After figuring out how to access Comet Assistant, I set it to work. It’s first task was to create an account on my website, read the documentation, and write a Python program that uses the authentication API. I had a new account and valid Python code returned to me in under three minutes. Unfortunately, the Assistant was confused by the different API versions, but that mistake was quickly corrected when I specified the which version to use.

I demoed Comet Assistant at work, and I gave it a hard task for the demo. I told it to find parts on Digikey which match specific criteria, and the criteria had no search filter for the parameter. Once the Assistant caught onto the lack of a search filter, it scanned a number of PDF documents and returned five correct parts.

Just to see if it could be useful for automated tests, I asked Comet Assistant to change a setting in a React app.
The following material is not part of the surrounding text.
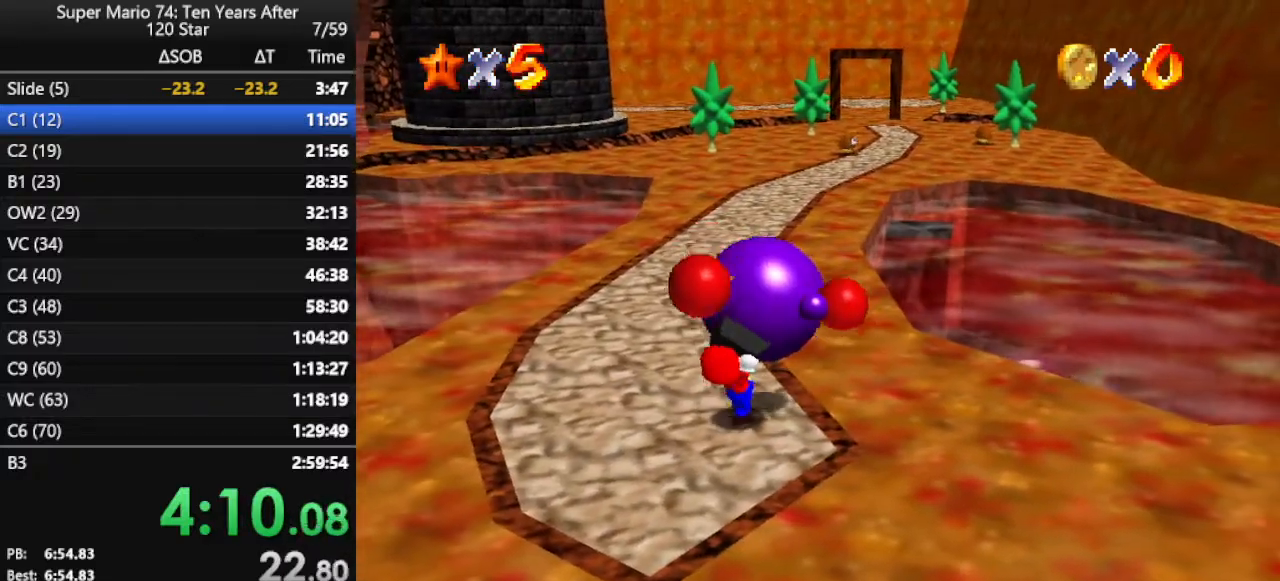
{"buttons": [], "left_stick": "up", "events": []}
This was its first big blunder. From what I can tell, Comet Assistant uses URL and DOM manipulation instead of mouse clicks and keyboard input. This is a problem for React or other environments where JavaScript is used heavily. Comet could only scroll through the page and select text inputs, which made it useless for testing.
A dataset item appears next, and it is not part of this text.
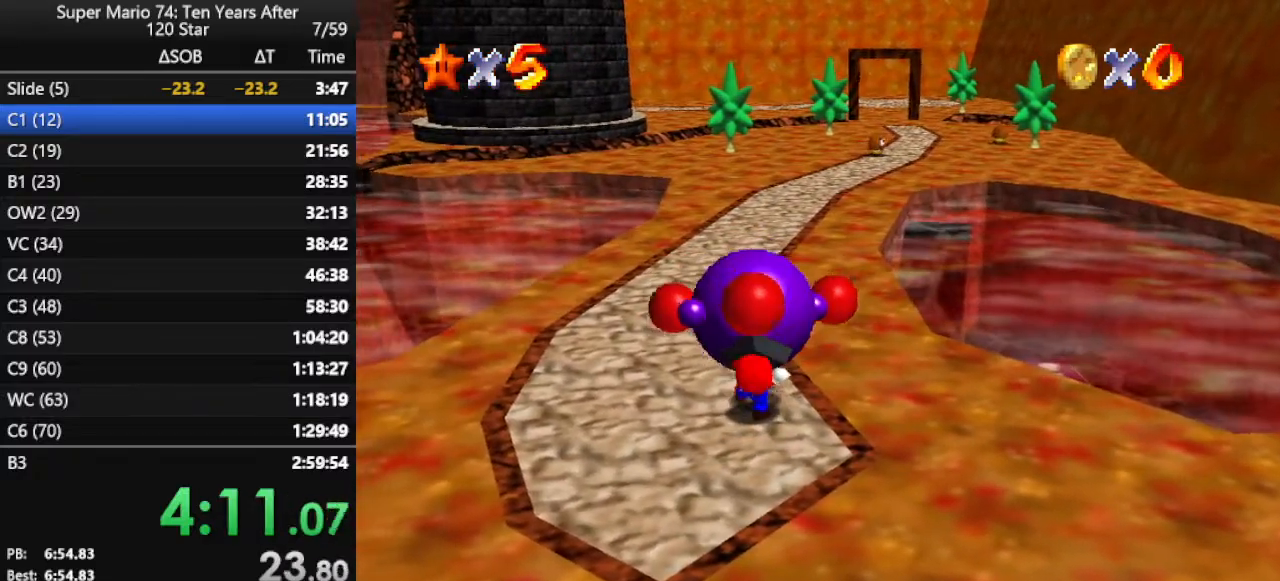
{"buttons": [], "left_stick": "up", "events": []}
As a final test, I asked it to create a license key on my website and then sign up as a user with that key. The goal it was given was to evaluate the user experience of the whole process. While it did eventually give me feedback, it was overly nice. The feedback it gave makes me think that it doesn’t really “see” the web in a graphical sense, which limits its usefulness. On the plus side, it prompted me for confirmation before pressing a button labeled “delete”. While such prompts could become overbearing for certain tasks, I really appreciate seeing this sort of thoughtful design from the team at Perplexity.

Conclusion

As someone who has been broadly skeptical of the promises made by AI companies, I have to applaud Perplexity for changing my mind. While Comet is still extremely new to the market, it shows immense promise. I rate Comet a 6/10, because while it succeeds at many things, it also falls short of its lofty goals. Comet is not a mature product, but its story has barely been written. If things continue on this path then it will become truly great.

Specifically, Comet Assistant could benefit from learning how to click and type, and stay on task for longer. These changes alone would drastically increase its versatility. Comet Assistant should also have the ability to view a rendered page. Perhaps this could be handled locally to help with speed—Comet is a full-fledged program, so it’s not very limited on resources.

Postscript

The “chat” modality of LLMs doesn’t feel very natural due to the variety of questions and answers they can handle. These models are capable of teaching, writing, research, code generation and debugging, and companionship. Forcing all of that to go through an interface that looks just like Instagram DMs is extremely awkward and is absolutely an area ripe for improvement. To some extent, it already is being improved by Comet and a plethora of other startups selling AI wrappers. A truly mature AI/LLM product offering should be able to integrate right into video players, document editors, web browsers, IDEs and existing social media apps. You wouldn’t expect your coworker to type a whole research report or code review into Slack—we have Word and Git for that—so why should you lower your expectations for AI?